+61 1)Triangle ABC is an isosceles right triangle where angle A = 90 degrees. O is the circumcenter of Triangle ABC. What is angle AOB in degrees?
2)Let O and H be the circumcenter and orthocenter of acute triangle ABC, respectively. If angle AHC + angle AOC = 240 degrees, what is angle ABC in degrees?
+2446 I have been thinking about these two problems for some time, and I think I have finally cracked them! I'll now impart my knowledge to you!
1)
| \(\triangle ABC\text{ is an isosceles right triangle}\\ m\angle A=90^{\circ}\\ O\text{ is the circumcenter}\) | Given information |
| \(m\angle A+m\angle B+m\angle C=180^{\circ}\) | Triangle sum theorem (the sum of the interior angles of a triangle equals 180 degrees) |
| \(90^{\circ}+m\angle B+m\angle C=180^{\circ}\) | Substitution property of equality |
| \(m\angle B+m\angle C=90^\circ\) | Subtraction property of equality |
| \(m\angle B=m\angle C\) | Isosceles Triangle Theorem (The angles opposite congruent sides in an isosceles triangle are congruent) |
| \(m\angle B+m\angle B=90^\circ\) | Substitution property of equality |
| \(2m\angle B=90^\circ\) | Simplify |
| \(m\angle B=45^\circ\) | Division property of equality |
| \(\overline{AO}\cong\overline{BO}\) | Property of Circumcenter (The circumcenter is equidistant from the vertices of the triangle) |
| \(m\angle A=m\angle B\) | |
Well, this is taking some time...
Anyway, \(\triangle AOB\) is another isosceles triangle. \(m\angle OAB=m\angle B=45^\circ\), so the remaining angle, \(\angle BOA=90^\circ\)

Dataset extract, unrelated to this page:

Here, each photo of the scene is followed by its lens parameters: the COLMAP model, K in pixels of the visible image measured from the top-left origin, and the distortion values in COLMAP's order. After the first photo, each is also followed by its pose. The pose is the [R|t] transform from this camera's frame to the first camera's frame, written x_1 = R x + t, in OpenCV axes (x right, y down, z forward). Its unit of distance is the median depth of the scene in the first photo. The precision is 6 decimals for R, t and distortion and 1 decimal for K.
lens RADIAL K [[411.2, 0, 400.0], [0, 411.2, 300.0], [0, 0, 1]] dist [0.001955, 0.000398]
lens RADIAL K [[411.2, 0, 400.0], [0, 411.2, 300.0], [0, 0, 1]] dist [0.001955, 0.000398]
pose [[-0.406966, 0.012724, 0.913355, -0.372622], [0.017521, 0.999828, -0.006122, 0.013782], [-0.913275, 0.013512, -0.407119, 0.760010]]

+2446 The second one was definitely much harder for me to come up with! Here is a picture that may be useful to reference as I solve:
You will probably notice that I added a circle that inscribes the triangle. At its bost basic level, the circumcenter is a point that is equidistant from all the vertices of the triangle. The circumcenter is also the center of a triangle's circumcircle, which I have illustrated with the diagram above. Of course, we know that the sum of \(\angle AHC\) and \(\angle AOC\) is 240 by the given info. Notice that \(m\angle AOC=m\angle AHC\) because they both intercept the same arc. Therefore, we can solve for the angle of the circumcenter.

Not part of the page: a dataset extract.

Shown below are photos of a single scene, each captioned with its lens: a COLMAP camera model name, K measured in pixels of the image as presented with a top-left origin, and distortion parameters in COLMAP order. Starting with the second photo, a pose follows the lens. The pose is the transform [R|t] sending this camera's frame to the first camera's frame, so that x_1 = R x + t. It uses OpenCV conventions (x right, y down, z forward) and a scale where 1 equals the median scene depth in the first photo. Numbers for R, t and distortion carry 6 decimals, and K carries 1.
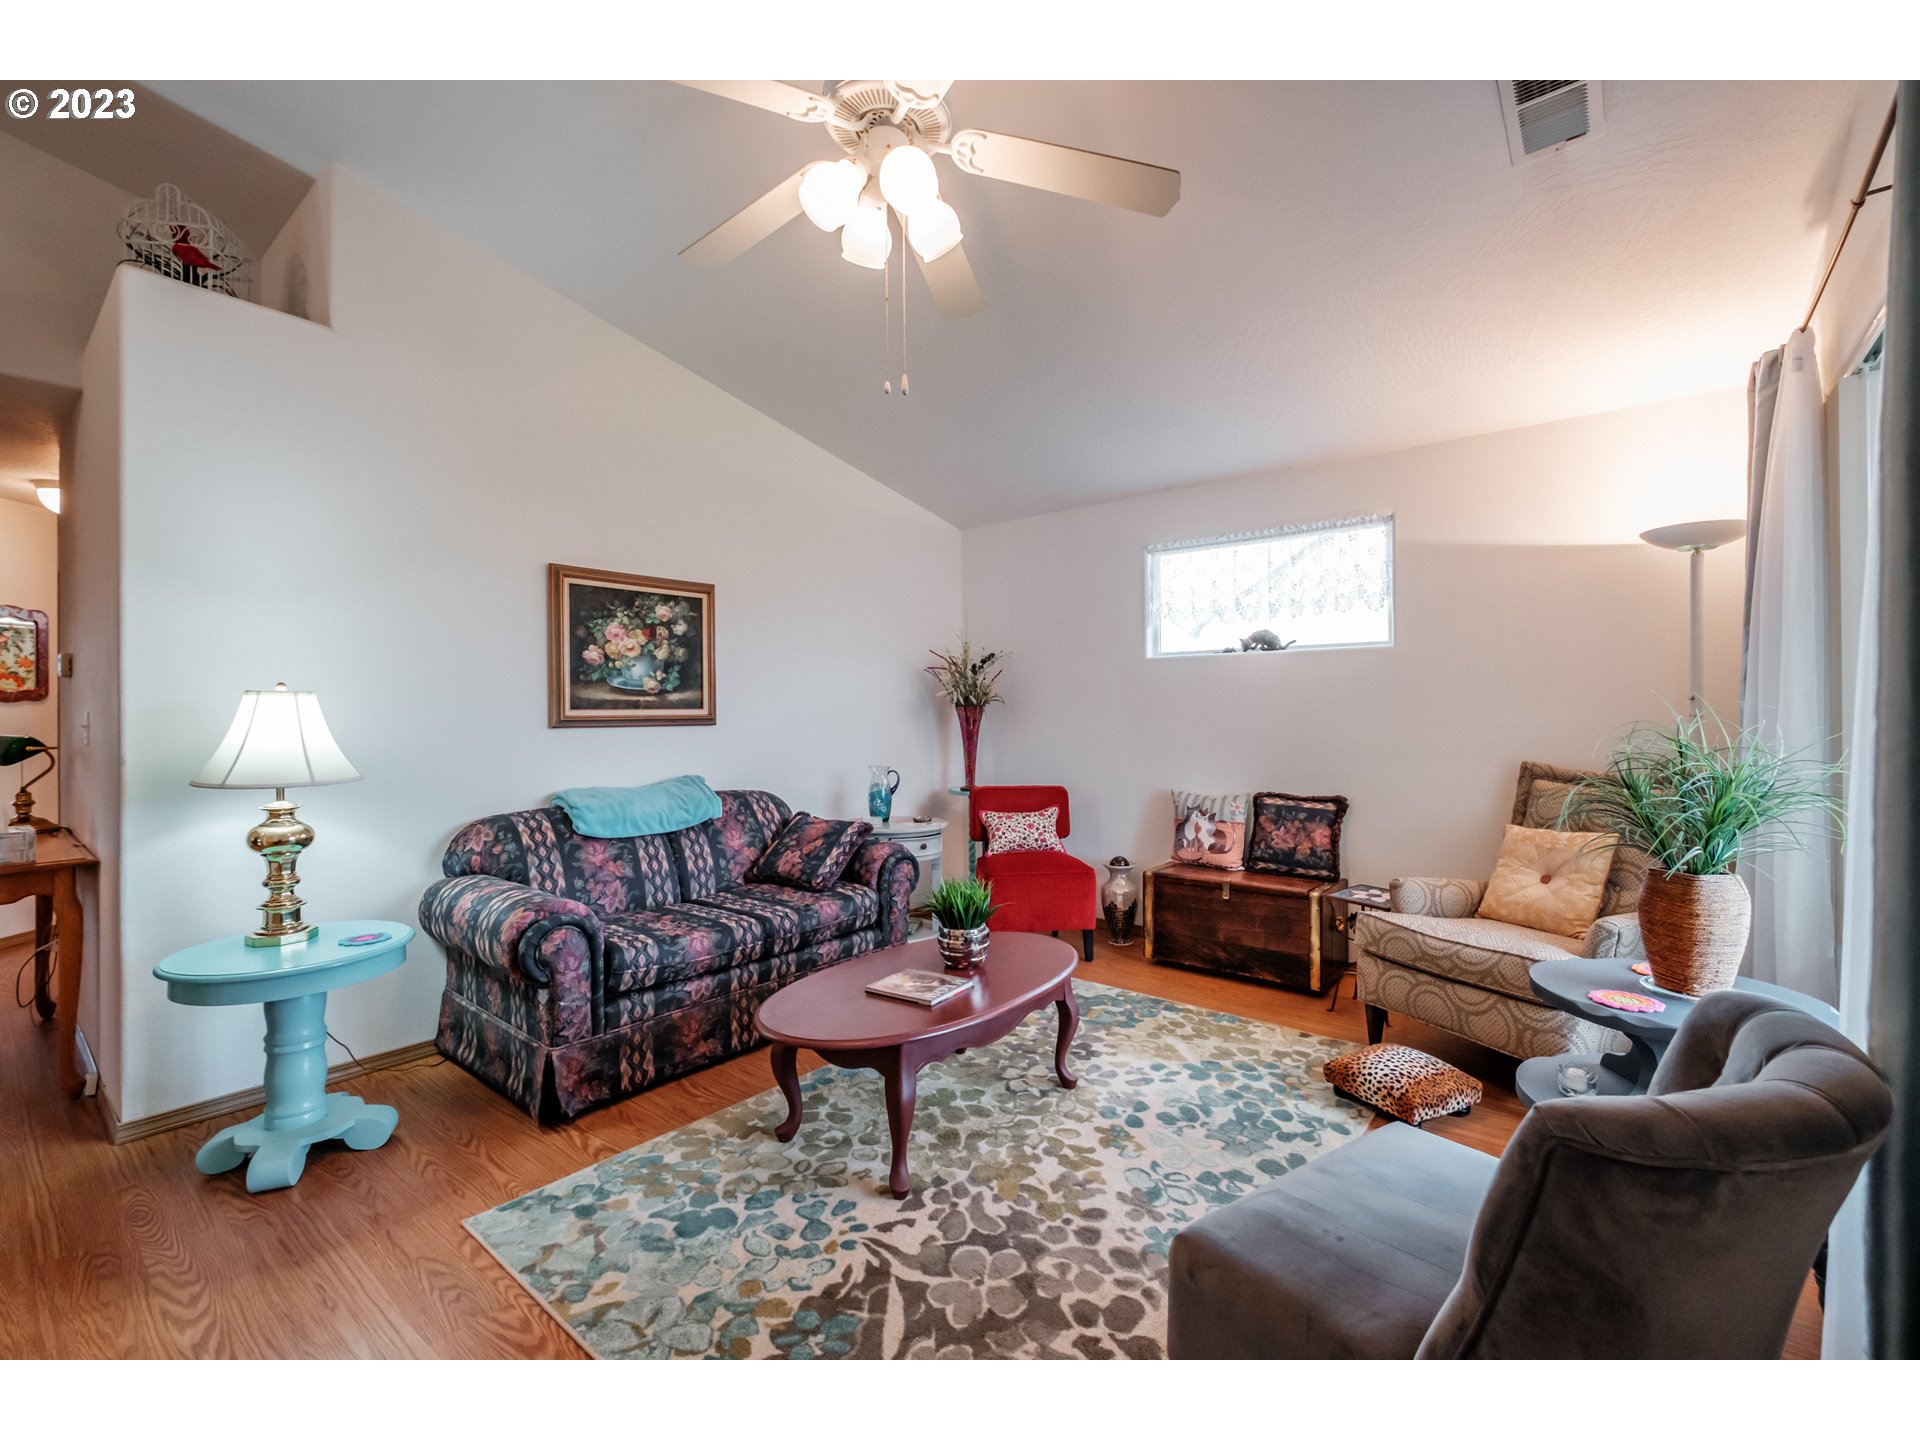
lens RADIAL K [[845.4, 0, 957.9], [0, 845.4, 712.4], [0, 0, 1]] dist [-0.004499, -0.000514]
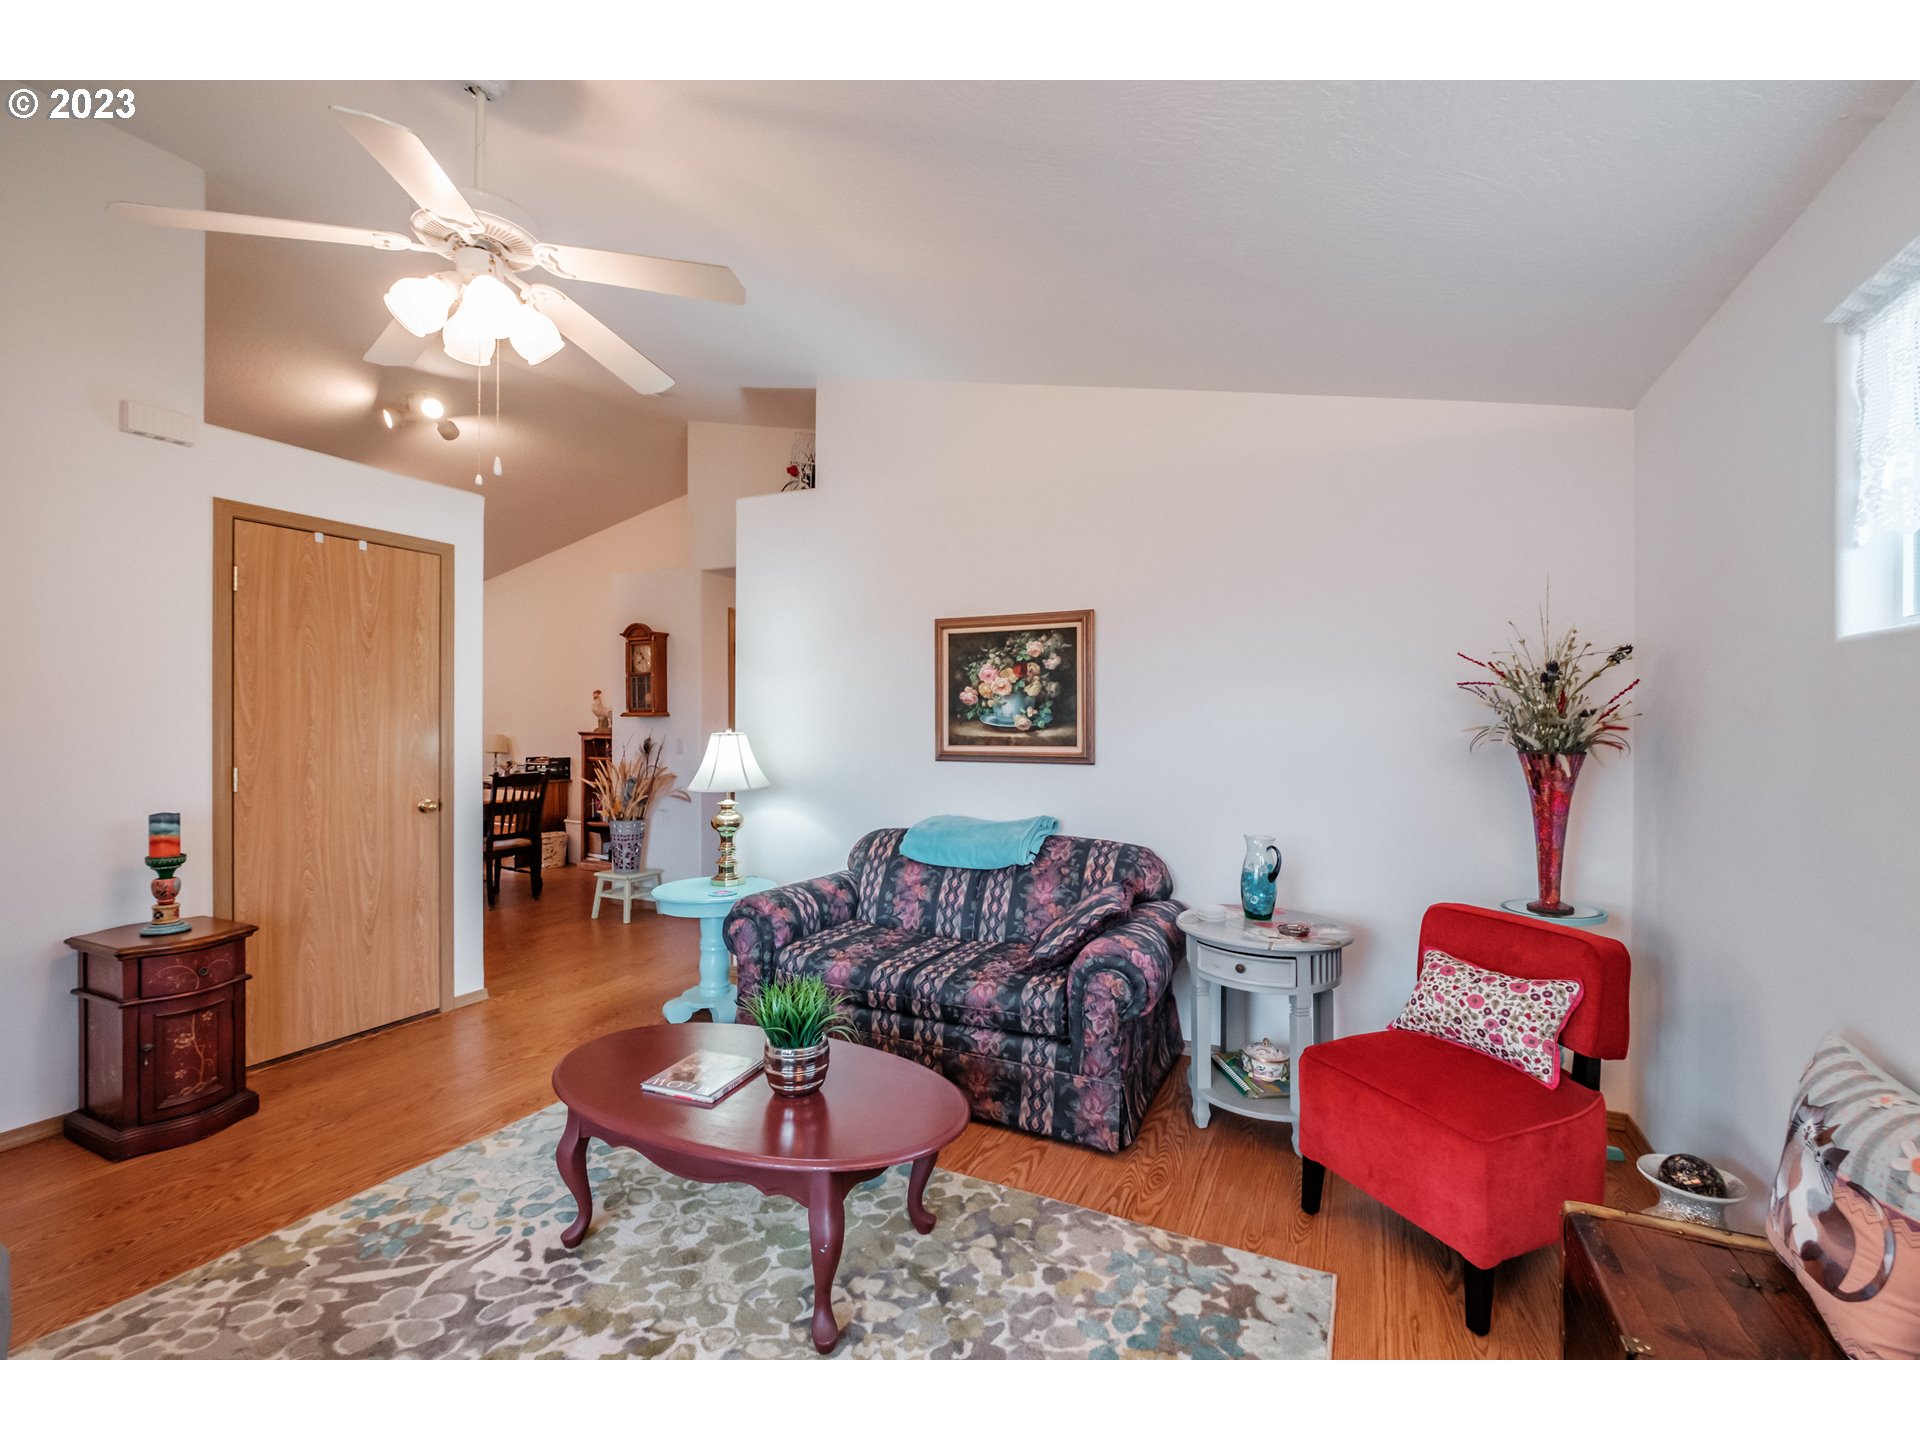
lens RADIAL K [[821.7, 0, 955.3], [0, 821.7, 725.9], [0, 0, 1]] dist [-0.003653, 0.000427]
pose [[0.231221, 0.008212, -0.972867, 0.588139], [-0.005176, 0.999961, 0.007211, -0.035663], [0.972888, 0.003369, 0.231254, 0.721329]]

| \(m\angle AOC+m\angle AHC=240\) | Since we already established that \(m\angle AOC=m\angle AHC\), we can solve for the the central angle of the circle. |
| \(m\angle AOC+m\angle AOC=240\) | |
| \(2m\angle AOC=240\) | |
| \(m\angle AOC=120^\circ\) | There is no need to solve for the angle measure of the orthocenter; it is simply a waster of time. |
Notice that \(\angle ABC\) is an inscribed angle, which means that its measure is equal to half the measure of the central angle.
| \(\frac{1}{2}m\angle AOC=m\angle ABC\) | Use substitution here since we already know the measure of one of the angles. |
| \(\frac{1}{2}*120=m\angle ABC\) | |
| \(m\angle ABC=60^\circ\) |
+130085 1 )
The circumcenter of a right triangle always occurs at the midpoint of the hypotenuse
Thus....by SSS, triangle BOA is congruent to triangle COA
Thus angle AOB = angle AOC
But, by Euclid....a line standing upon a line making adjacent angles equal means that the lines are perpendicular.....thus angle AOB = 90°